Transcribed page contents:
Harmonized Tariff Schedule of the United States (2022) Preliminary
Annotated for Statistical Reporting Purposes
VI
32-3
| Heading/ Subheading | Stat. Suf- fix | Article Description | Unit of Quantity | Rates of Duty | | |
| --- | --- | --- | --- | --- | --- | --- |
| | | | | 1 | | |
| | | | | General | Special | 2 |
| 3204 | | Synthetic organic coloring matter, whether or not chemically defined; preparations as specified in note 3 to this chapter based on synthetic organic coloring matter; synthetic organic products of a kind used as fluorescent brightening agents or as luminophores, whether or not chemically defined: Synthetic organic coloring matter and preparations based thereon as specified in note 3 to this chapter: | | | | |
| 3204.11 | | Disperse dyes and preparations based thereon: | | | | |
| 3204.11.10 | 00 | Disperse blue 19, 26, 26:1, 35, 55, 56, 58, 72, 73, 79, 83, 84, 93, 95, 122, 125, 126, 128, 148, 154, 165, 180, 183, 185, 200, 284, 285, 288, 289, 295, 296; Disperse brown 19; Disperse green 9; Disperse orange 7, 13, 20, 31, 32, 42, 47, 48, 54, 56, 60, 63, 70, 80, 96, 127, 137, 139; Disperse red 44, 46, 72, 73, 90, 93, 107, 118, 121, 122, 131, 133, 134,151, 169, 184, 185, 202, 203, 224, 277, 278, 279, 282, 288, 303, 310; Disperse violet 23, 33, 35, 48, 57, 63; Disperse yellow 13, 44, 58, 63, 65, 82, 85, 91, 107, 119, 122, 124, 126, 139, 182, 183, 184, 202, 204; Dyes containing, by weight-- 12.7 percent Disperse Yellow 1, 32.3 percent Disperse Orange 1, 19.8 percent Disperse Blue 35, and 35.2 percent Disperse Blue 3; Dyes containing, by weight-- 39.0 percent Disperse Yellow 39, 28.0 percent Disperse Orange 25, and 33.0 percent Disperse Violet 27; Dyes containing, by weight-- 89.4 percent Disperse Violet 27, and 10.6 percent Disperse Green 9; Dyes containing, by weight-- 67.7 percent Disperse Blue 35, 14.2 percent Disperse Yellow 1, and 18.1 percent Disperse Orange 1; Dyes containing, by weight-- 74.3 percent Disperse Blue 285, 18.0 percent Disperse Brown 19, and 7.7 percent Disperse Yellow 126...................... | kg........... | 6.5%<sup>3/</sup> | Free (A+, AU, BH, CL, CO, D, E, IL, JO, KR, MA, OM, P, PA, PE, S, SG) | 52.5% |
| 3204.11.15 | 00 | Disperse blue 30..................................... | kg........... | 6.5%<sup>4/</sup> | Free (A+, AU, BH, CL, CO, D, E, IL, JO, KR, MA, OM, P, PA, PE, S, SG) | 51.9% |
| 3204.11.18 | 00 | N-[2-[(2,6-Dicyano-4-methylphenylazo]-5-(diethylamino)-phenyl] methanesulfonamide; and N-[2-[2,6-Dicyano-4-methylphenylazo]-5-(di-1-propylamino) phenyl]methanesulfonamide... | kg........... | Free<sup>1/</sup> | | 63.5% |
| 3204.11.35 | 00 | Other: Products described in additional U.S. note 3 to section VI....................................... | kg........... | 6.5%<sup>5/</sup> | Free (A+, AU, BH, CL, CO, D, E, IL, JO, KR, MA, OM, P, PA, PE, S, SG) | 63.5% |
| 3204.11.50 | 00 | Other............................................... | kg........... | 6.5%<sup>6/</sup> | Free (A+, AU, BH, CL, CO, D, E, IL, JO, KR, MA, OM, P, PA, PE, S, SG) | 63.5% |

• Assignment: Write out every line from the records above, word for word.

• Result of the exercise:
Harmonized Tariff Schedule of the United States (2022) Preliminary
Annotated for Statistical Reporting Purposes
VI
32-3
| Heading/ Subheading | Stat. Suf- fix | Article Description | Unit of Quantity | Rates of Duty | | |
| --- | --- | --- | --- | --- | --- | --- |
| | | | | 1 | | |
| | | | | General | Special | 2 |
| 3204 | | Synthetic organic coloring matter, whether or not chemically defined; preparations as specified in note 3 to this chapter based on synthetic organic coloring matter; synthetic organic products of a kind used as fluorescent brightening agents or as luminophores, whether or not chemically defined: Synthetic organic coloring matter and preparations based thereon as specified in note 3 to this chapter: | | | | |
| 3204.11 | | Disperse dyes and preparations based thereon: | | | | |
| 3204.11.10 | 00 | Disperse blue 19, 26, 26:1, 35, 55, 56, 58, 72, 73, 79, 83, 84, 93, 95, 122, 125, 126, 128, 148, 154, 165, 180, 183, 185, 200, 284, 285, 288, 289, 295, 296; Disperse brown 19; Disperse green 9; Disperse orange 7, 13, 20, 31, 32, 42, 47, 48, 54, 56, 60, 63, 70, 80, 96, 127, 137, 139; Disperse red 44, 46, 72, 73, 90, 93, 107, 118, 121, 122, 131, 133, 134,151, 169, 184, 185, 202, 203, 224, 277, 278, 279, 282, 288, 303, 310; Disperse violet 23, 33, 35, 48, 57, 63; Disperse yellow 13, 44, 58, 63, 65, 82, 85, 91, 107, 119, 122, 124, 126, 139, 182, 183, 184, 202, 204; Dyes containing, by weight-- 12.7 percent Disperse Yellow 1, 32.3 percent Disperse Orange 1, 19.8 percent Disperse Blue 35, and 35.2 percent Disperse Blue 3; Dyes containing, by weight-- 39.0 percent Disperse Yellow 39, 28.0 percent Disperse Orange 25, and 33.0 percent Disperse Violet 27; Dyes containing, by weight-- 89.4 percent Disperse Violet 27, and 10.6 percent Disperse Green 9; Dyes containing, by weight-- 67.7 percent Disperse Blue 35, 14.2 percent Disperse Yellow 1, and 18.1 percent Disperse Orange 1; Dyes containing, by weight-- 74.3 percent Disperse Blue 285, 18.0 percent Disperse Brown 19, and 7.7 percent Disperse Yellow 126...................... | kg........... | 6.5%<sup>3/</sup> | Free (A+, AU, BH, CL, CO, D, E, IL, JO, KR, MA, OM, P, PA, PE, S, SG) | 52.5% |
| 3204.11.15 | 00 | Disperse blue 30..................................... | kg........... | 6.5%<sup>4/</sup> | Free (A+, AU, BH, CL, CO, D, E, IL, JO, KR, MA, OM, P, PA, PE, S, SG) | 51.9% |
| 3204.11.18 | 00 | N-[2-[(2,6-Dicyano-4-methylphenylazo]-5-(diethylamino)-phenyl] methanesulfonamide; and N-[2-[2,6-Dicyano-4-methylphenylazo]-5-(di-1-propylamino) phenyl]methanesulfonamide... | kg........... | Free<sup>1/</sup> | | 63.5% |
| 3204.11.35 | 00 | Other: Products described in additional U.S. note 3 to section VI....................................... | kg........... | 6.5%<sup>5/</sup> | Free (A+, AU, BH, CL, CO, D, E, IL, JO, KR, MA, OM, P, PA, PE, S, SG) | 63.5% |
| 3204.11.50 | 00 | Other............................................... | kg........... | 6.5%<sup>6/</sup> | Free (A+, AU, BH, CL, CO, D, E, IL, JO, KR, MA, OM, P, PA, PE, S, SG) | 63.5% |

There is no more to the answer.